Il Piano strutturale di bilancio, che verrà presentato ufficialmente la prossima settimana, rappresenta un passaggio cruciale per il futuro della Pubblica Amministrazione (Pa) italiana. Tra le riforme principali, il governo intende ottenere dall’Unione Europea l’estensione del percorso di aggiustamento dei conti pubblici da quattro a sette anni, riducendo così la correzione annua del deficit. In cambio, l’Italia proporrà una serie di riforme strutturali, tra cui spiccano le modifiche nella Pa, che avranno un ruolo centrale.
Carriere e digitalizzazione: i pilastri della riforma
La riforma della Pa si articolerà principalmente su due fronti: il ripensamento delle carriere e il rafforzamento delle competenze digitali. Il ministro per la Pubblica Amministrazione, Paolo Zangrillo, è impegnato a ridisegnare un sistema di progressione professionale che, accanto al tradizionale concorso pubblico, possa basarsi anche su valutazioni personali e professionali. L’obiettivo è rendere più flessibile l’avanzamento di carriera, superando un sistema che oggi appare ingessato e troppo legato all’anzianità di servizio.

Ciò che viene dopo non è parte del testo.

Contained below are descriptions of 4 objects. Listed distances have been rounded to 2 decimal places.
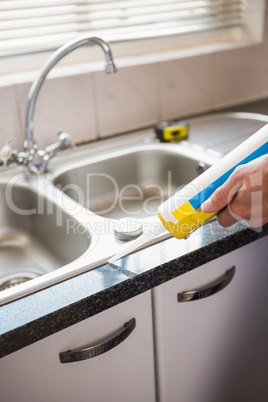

Una delle proposte chiave è quella di introdurre percorsi di carriera dedicati alle figure con competenze tecnologiche e digitali, sempre più indispensabili negli uffici pubblici. Oltre a questo, si punta a incentivare la formazione interna per migliorare l’efficienza della Pa e attrarre quei profili professionali altamente qualificati che spesso preferiscono il settore privato a causa delle limitate opportunità di crescita nel pubblico.
La sfida dei concorsi e delle rinunce
Il problema della scarsità di talenti nella Pa è emerso con forza negli ultimi anni. Nonostante il boom di candidati ai concorsi pubblici — due milioni nei primi otto mesi del 2023 — molte posizioni, soprattutto quelle che richiedono elevate competenze tecniche, restano vacanti a causa delle rinunce. I profili più qualificati, infatti, preferiscono spesso le opportunità offerte dal settore privato, che garantisce percorsi di carriera e retribuzioni più dinamiche.
Zangrillo ha sottolineato come il sistema attuale, incentrato esclusivamente sui concorsi, rischi di incentivare i candidati a concentrarsi più sullo studio che sul raggiungimento degli obiettivi professionali. L’intenzione è quindi di affiancare al concorso nuovi strumenti di avanzamento professionale, senza però violare l’articolo 97 della Costituzione, che impone il concorso per l’accesso agli impieghi pubblici. Alcuni esempi di carriera senza concorso esistono già nella Pa, come nel caso di prefetti e diplomatici, e potrebbero essere estesi ad altre figure professionali.
Valutazione dei dirigenti: un nuovo modello
Un altro aspetto centrale della riforma riguarda la valutazione dei dirigenti pubblici. Zangrillo ha proposto un modello che superi la tradizionale impostazione verticale, coinvolgendo nella valutazione non solo i superiori ma anche i pari grado, i dipendenti e persino gli utenti. Questo sistema di valutazione diffusa permetterebbe di premiare non solo la conoscenza delle normative, ma anche competenze immateriali come la capacità di valorizzare il personale, incentivare la produttività e migliorare il benessere organizzativo.
Una sfida cruciale per il futuro della Pa
La riforma della Pa è considerata essenziale non solo per migliorare l’efficienza degli uffici pubblici, ma anche per rendere il lavoro nel settore pubblico più attrattivo per i giovani talenti e per chi possiede competenze digitali avanzate. Il percorso di trasformazione, però, non sarà semplice e richiederà tempo. Tuttavia, l’obiettivo è chiaro: creare una Pubblica Amministrazione più moderna, dinamica e in grado di competere con il settore privato per attirare le migliori risorse professionali.
Con queste riforme, l’Italia spera di rafforzare la propria posizione in Europa e ottenere l’allungamento del percorso di aggiustamento dei conti, contribuendo al rilancio del Paese con un’amministrazione pubblica più efficiente e capace di rispondere alle sfide del futuro.